Hi,
I have a working project (well almost) running on an ESP32-S3 with 8MB PSRAM and 320kb internal RAM.
On Core 0 I’m doing WiFi, HTTP client, OTA, LCD Display management, Microphone, Websockets, ESP-SR (wake word detection), basically all management.
On Core 1 I have two tasks, one to fill up a buffer for audio output and one to actually play the audio.
I figured out that in order to be able to play the filled audio without lagging/interruptions I need to process the audio and the received stream buffer in internal RAM (not PSRAM).
My resources on ESP32-S3 are not enough. I can’t move most of the stuff to PSRAM because it needs the internal RAM. Not enough Heap.
So everything works, even the audio playback but with lagging.
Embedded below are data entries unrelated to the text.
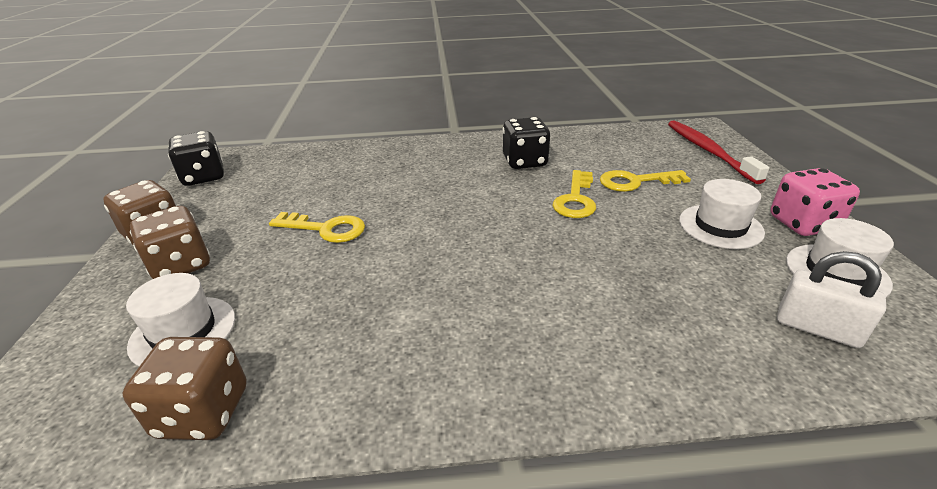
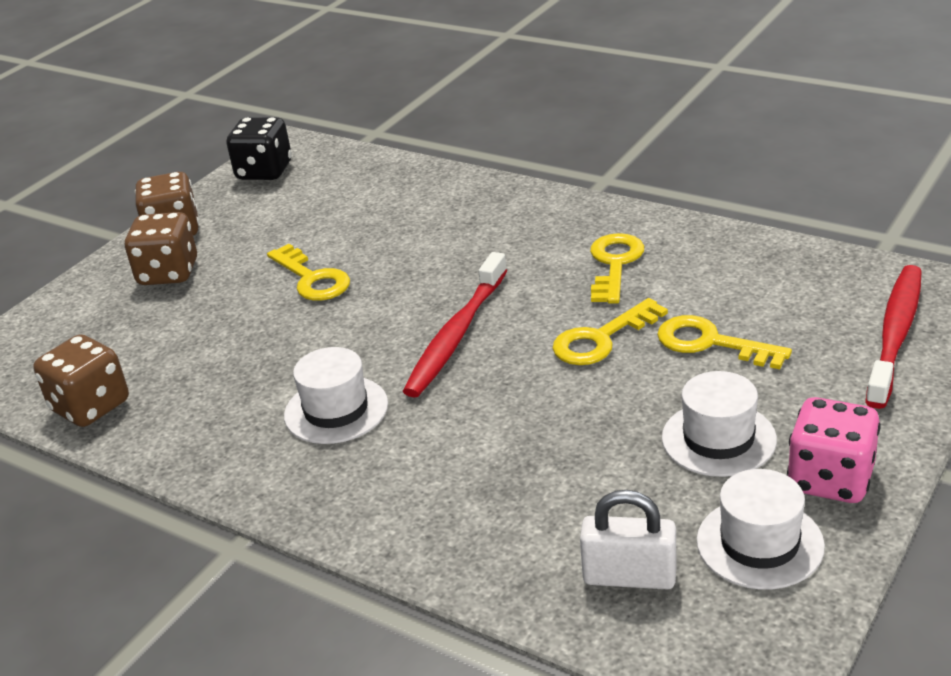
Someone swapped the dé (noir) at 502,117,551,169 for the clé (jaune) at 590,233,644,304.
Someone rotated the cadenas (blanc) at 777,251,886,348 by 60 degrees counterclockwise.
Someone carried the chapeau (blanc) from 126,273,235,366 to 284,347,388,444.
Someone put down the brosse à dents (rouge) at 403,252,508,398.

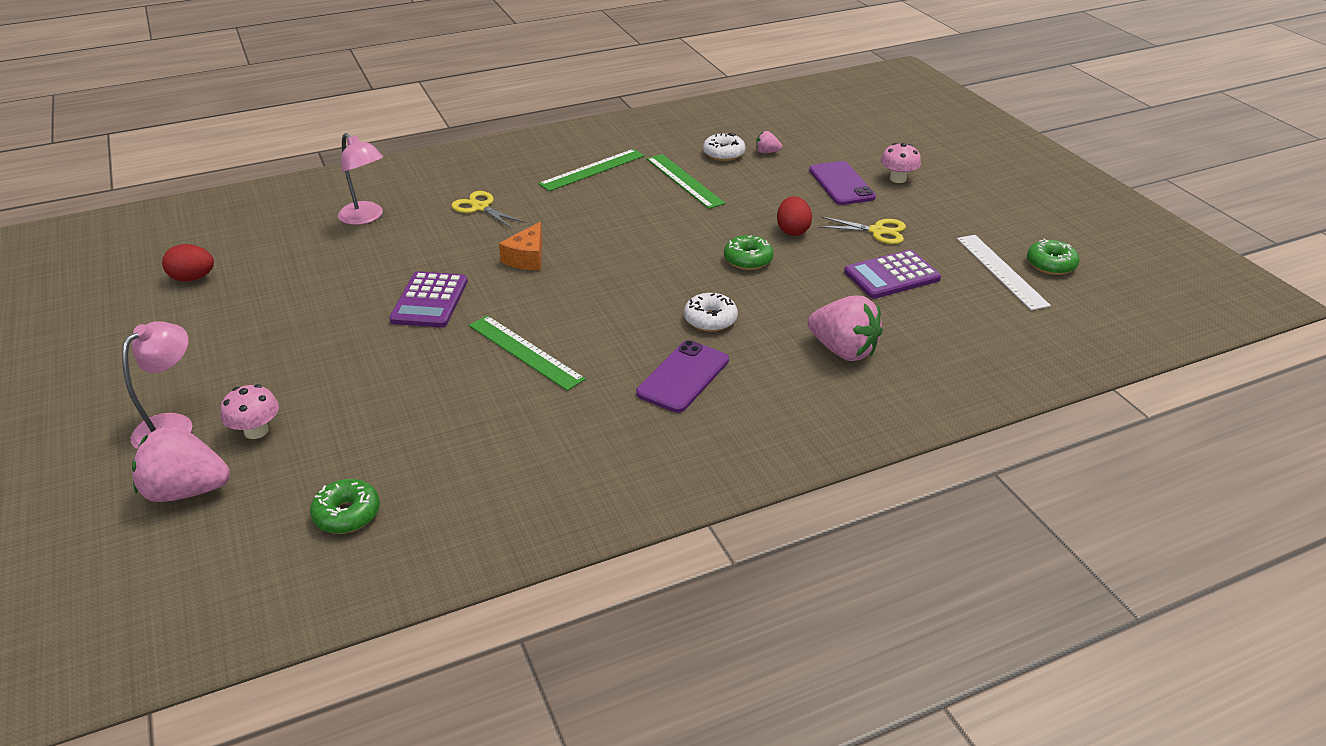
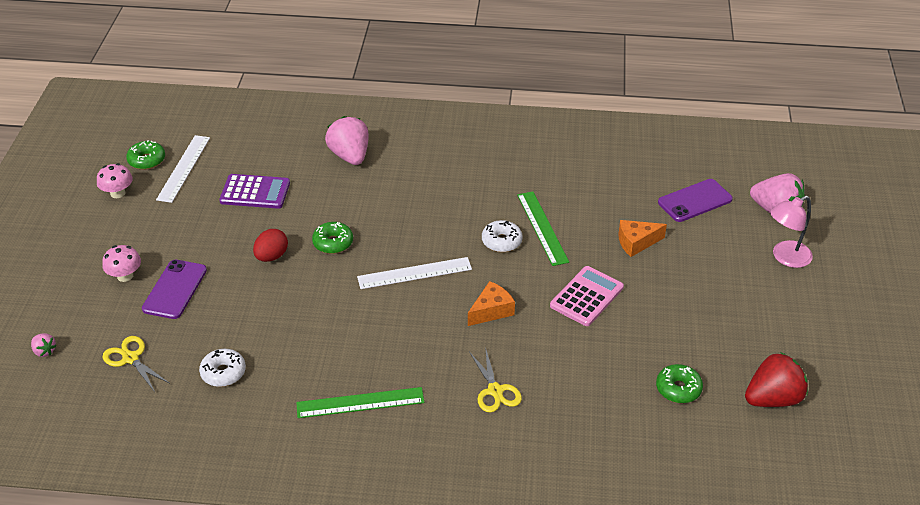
Someone carried the fraise (rose) from 756,131,782,153 to 31,333,56,357.
Someone took away the lampe (rose) at 338,133,383,225.
Someone took away the règle (vert) at 647,154,725,209.
Someone carried the ciseaux (jaune) from 818,216,906,244 to 102,336,170,392.
Someone swapped the œuf (rouge) at 162,244,214,282 for the fraise (rouge) at 745,352,808,407.
Someone repainted the calculatrice (violet) at 389,271,468,328, which became the calculatrice (rose) at 550,266,624,326.
Someone carried the beignet (blanc) from 684,293,738,332 to 482,220,522,252.
Someone carried the téléphone (violet) from 636,340,729,413 to 658,179,733,222.
Someone carried the champignon (rose) from 220,384,279,439 to 97,163,133,198.
Someone carried the beignet (vert) from 310,479,380,534 to 656,364,703,403.
Someone put down the fromage (orange) at 619,220,667,257.
Someone put down the règle (blanc) at 357,257,472,289.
The PSRAM is too slow for such operations.
In this situation, would you upgrade to the ESP32-P4-WIFI by Waveshare or do you see another option?
EDIT: I know that I could write the full stream to PSRAM and then start playing after it finishes but that wouldn’t be the real deal. I want responsiveness.


At max I just need a few MB for reading a websocket response into internal RAM and to feed the audio loop that is running on Core 1. The issue is that the Network delivers at around 25 KB/s but the audio playback consumes 48 KB/s (buffer underrun). I can’t lower the sample rate (I tried). I’d change to another codec like Opus but Deepgram API does only support PCM (linear) at 24 KHz. I tried setting other output formats but it’s not working. Technically I could decode Opus.
The flow is this: TTS -> Websocket -> PSRAM (slow) -> I2S (DMA 8x1024) -> DAC -> Speaker
DRAM free about 50 kb, PSRAM plenty (6-7 MB)
You probably only want to use the websocket as a control point, and have another socket open to receive an audio as passthrough? Pretty sure that’s how Sonos et al do it. More lightweight, and you don’t have to worry about overruns like you’re dealing with now perhaps.
The connection is bi-directional with different states.